• **Complete the following**:
**1.** Rewrite the part of the glibc auditor discussion that opens with the words "A fix would" and closes with "in glibc 2.32.", renaming "executable" to "binary".
**2.** Return the part of the listing that opens with the line containing "scientific name: Wheeleria spilodactylus" and closes with the line containing "genus: Baccharis", both lines included, copying each line without change.

• **Page extract**:
A fix would be welcome. I don’t understand the glibc issues in detail for this bug
and I’m glad to have help from others that do!

> 
> 
>> ----------------------------------------------------------
>> LOW   | An auditor added to an executable at link time
>>           | with --audit=auditor.so and noted in the DT_AUDIT
>>           | entry of the dynamic section is not called at
>>           | runtime. This is reportedly fixed in glibc 2.32.
>> ----------------------------------------------------------
>> 
> 
> This has also fixed by BZ#24943 on glibc 2.32

Great!

> 
>> 
>> 
>> A repository of reproducers for these bugs can be found here:
>> https://github.com/hpctoolkit/auditor-tests.
> 
> Thanks, this is really helpful.

(Recorded data)
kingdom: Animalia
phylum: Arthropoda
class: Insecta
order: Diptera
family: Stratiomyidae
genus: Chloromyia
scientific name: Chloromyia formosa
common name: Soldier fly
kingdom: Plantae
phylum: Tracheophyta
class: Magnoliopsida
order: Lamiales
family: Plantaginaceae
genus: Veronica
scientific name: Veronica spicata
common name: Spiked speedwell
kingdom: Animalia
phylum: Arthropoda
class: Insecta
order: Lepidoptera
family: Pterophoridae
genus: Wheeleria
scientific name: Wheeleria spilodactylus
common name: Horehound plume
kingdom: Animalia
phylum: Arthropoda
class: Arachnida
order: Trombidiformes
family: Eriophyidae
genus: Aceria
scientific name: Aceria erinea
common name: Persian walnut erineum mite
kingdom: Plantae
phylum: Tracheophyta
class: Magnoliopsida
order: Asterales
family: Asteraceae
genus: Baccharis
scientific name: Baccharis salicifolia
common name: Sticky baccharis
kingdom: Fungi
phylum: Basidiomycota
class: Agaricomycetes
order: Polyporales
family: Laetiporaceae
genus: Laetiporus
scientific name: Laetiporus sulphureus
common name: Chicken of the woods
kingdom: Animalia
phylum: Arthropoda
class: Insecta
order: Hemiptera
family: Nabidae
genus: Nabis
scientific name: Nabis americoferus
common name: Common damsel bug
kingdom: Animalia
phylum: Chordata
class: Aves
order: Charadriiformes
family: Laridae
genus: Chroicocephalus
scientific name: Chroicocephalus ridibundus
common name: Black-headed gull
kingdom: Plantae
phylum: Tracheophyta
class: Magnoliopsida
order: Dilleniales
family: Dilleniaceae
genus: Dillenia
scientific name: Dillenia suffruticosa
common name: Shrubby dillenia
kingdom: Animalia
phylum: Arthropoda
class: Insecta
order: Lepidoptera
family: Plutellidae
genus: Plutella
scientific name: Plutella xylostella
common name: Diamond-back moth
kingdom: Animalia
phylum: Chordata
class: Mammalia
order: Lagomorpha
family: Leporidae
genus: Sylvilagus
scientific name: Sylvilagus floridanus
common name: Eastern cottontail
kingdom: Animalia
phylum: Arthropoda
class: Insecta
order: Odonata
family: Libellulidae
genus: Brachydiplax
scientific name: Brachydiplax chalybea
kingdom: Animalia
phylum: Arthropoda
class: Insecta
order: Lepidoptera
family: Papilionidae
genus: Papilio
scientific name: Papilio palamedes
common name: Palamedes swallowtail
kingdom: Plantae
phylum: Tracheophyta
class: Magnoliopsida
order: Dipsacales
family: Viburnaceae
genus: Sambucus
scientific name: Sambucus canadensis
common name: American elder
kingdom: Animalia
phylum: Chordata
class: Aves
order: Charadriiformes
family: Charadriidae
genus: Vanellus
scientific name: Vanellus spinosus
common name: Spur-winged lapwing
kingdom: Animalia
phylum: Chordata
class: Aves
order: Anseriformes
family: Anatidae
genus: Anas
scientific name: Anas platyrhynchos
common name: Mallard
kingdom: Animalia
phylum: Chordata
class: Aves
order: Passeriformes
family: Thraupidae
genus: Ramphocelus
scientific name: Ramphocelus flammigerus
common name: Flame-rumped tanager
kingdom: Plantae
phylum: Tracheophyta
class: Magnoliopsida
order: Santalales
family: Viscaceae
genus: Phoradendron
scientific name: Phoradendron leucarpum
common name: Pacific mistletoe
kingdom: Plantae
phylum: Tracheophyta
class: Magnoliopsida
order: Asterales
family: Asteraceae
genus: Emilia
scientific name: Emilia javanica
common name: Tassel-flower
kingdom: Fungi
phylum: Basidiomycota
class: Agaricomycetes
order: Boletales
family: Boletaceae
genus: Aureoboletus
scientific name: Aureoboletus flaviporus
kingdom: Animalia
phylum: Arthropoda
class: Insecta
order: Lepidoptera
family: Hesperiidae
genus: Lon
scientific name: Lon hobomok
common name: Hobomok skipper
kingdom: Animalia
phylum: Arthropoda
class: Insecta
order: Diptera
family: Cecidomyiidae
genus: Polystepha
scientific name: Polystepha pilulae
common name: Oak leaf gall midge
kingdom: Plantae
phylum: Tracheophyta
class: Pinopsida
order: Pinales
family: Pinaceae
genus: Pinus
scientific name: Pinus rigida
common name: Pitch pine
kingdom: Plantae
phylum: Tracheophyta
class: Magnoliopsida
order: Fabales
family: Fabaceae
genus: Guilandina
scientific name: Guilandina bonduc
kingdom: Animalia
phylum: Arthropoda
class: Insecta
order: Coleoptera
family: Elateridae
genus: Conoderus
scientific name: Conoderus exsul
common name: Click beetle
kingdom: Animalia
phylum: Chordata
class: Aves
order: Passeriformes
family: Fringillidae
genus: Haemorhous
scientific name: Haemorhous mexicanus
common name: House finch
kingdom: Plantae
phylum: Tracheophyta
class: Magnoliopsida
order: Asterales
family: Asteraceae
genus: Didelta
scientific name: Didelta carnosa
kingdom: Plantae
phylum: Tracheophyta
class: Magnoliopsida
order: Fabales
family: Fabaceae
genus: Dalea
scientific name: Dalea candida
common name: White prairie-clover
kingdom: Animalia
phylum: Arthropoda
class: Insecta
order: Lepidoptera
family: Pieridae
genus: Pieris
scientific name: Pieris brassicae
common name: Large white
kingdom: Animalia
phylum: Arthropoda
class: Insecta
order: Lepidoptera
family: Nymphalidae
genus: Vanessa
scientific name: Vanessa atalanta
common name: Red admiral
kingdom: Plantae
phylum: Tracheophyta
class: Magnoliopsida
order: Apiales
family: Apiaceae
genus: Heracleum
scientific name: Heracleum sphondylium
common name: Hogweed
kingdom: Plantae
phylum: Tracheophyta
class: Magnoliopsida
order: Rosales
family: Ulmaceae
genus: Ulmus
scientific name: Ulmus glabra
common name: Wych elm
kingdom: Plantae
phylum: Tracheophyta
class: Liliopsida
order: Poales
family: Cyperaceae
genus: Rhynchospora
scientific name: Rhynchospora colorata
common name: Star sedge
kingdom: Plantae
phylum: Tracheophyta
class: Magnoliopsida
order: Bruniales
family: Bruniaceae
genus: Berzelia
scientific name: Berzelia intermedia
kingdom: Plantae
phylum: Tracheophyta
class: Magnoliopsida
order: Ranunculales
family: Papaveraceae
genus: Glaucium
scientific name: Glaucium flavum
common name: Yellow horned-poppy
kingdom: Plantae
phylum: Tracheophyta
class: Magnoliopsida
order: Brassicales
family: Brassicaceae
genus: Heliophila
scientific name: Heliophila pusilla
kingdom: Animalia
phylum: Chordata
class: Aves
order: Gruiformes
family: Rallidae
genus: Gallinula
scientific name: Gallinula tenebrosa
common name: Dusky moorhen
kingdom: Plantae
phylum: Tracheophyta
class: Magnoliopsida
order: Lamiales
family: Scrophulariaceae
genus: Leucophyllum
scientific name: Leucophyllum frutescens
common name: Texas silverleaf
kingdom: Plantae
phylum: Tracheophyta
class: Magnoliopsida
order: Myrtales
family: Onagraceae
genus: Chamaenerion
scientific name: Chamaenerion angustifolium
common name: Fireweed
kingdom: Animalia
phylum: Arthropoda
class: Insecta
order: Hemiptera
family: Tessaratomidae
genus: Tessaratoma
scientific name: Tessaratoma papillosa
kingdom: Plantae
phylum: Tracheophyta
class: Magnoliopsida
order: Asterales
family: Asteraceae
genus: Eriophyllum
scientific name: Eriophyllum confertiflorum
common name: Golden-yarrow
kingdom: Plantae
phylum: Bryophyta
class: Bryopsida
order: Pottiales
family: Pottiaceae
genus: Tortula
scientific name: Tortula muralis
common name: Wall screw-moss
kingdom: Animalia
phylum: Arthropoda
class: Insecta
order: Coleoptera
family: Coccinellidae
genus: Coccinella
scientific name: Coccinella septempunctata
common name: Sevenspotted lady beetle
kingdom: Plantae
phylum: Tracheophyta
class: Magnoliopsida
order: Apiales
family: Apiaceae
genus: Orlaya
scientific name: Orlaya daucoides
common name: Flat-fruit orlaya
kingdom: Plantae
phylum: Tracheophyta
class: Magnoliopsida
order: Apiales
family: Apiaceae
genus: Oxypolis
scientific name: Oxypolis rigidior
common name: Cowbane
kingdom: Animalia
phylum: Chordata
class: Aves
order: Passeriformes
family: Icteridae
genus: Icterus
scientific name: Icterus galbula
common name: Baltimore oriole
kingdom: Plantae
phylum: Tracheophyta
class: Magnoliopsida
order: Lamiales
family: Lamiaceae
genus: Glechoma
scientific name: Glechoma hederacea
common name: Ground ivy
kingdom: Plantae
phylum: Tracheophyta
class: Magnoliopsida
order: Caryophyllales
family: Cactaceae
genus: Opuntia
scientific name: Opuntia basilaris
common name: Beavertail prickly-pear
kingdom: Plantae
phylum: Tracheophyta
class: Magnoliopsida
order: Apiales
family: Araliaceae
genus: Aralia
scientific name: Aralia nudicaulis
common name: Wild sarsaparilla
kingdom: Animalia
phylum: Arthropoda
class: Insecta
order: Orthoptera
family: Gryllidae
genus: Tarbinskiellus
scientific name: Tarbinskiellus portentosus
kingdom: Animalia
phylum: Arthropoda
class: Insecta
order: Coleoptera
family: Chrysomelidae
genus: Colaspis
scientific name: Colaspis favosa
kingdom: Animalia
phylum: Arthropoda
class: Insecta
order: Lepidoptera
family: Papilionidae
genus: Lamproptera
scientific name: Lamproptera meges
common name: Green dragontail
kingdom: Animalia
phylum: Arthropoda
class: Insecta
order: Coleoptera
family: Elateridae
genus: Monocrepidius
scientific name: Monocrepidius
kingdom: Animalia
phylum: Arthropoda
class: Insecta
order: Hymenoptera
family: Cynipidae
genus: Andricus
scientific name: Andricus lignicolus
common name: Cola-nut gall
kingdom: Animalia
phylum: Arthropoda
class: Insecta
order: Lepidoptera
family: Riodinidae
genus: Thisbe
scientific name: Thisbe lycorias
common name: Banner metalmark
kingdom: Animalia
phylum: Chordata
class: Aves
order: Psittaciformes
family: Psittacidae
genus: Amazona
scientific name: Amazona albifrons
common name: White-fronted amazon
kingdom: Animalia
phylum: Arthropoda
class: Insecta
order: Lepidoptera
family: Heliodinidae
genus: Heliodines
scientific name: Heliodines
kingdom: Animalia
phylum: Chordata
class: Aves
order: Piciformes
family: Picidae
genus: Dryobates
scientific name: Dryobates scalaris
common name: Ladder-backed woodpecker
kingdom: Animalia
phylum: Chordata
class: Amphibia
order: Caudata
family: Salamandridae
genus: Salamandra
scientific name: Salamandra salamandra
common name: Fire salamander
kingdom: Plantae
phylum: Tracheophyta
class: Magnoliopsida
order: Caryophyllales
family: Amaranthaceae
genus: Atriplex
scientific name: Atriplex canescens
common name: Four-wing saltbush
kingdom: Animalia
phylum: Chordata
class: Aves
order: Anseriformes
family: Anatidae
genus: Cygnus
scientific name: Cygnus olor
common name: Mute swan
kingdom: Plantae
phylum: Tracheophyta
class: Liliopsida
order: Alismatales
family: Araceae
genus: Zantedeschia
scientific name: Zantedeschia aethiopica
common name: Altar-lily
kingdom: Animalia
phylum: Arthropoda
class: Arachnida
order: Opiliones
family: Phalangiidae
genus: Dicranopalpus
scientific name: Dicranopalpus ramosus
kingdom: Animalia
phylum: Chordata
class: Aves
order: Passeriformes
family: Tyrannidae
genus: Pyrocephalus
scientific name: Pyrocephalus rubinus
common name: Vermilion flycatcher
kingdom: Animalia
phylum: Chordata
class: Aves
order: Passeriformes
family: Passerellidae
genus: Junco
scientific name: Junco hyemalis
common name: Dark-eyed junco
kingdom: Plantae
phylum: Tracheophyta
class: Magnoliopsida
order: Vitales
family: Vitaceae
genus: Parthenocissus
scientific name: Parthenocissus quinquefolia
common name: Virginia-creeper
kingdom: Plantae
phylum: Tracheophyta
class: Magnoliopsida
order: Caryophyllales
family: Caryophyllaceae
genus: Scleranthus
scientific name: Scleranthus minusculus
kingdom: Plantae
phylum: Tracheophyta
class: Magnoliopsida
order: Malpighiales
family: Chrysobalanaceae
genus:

• **Solutions to the tasks**:
**1.**
A fix would be welcome. I don’t understand the glibc issues in detail for this bug
and I’m glad to have help from others that do!

> 
> 
>> ----------------------------------------------------------
>> LOW   | An auditor added to an binary at link time
>>           | with --audit=auditor.so and noted in the DT_AUDIT
>>           | entry of the dynamic section is not called at
>>           | runtime. This is reportedly fixed in glibc 2.32.

**2.**
scientific name: Wheeleria spilodactylus
common name: Horehound plume
kingdom: Animalia
phylum: Arthropoda
class: Arachnida
order: Trombidiformes
family: Eriophyidae
genus: Aceria
scientific name: Aceria erinea
common name: Persian walnut erineum mite
kingdom: Plantae
phylum: Tracheophyta
class: Magnoliopsida
order: Asterales
family: Asteraceae
genus: Baccharis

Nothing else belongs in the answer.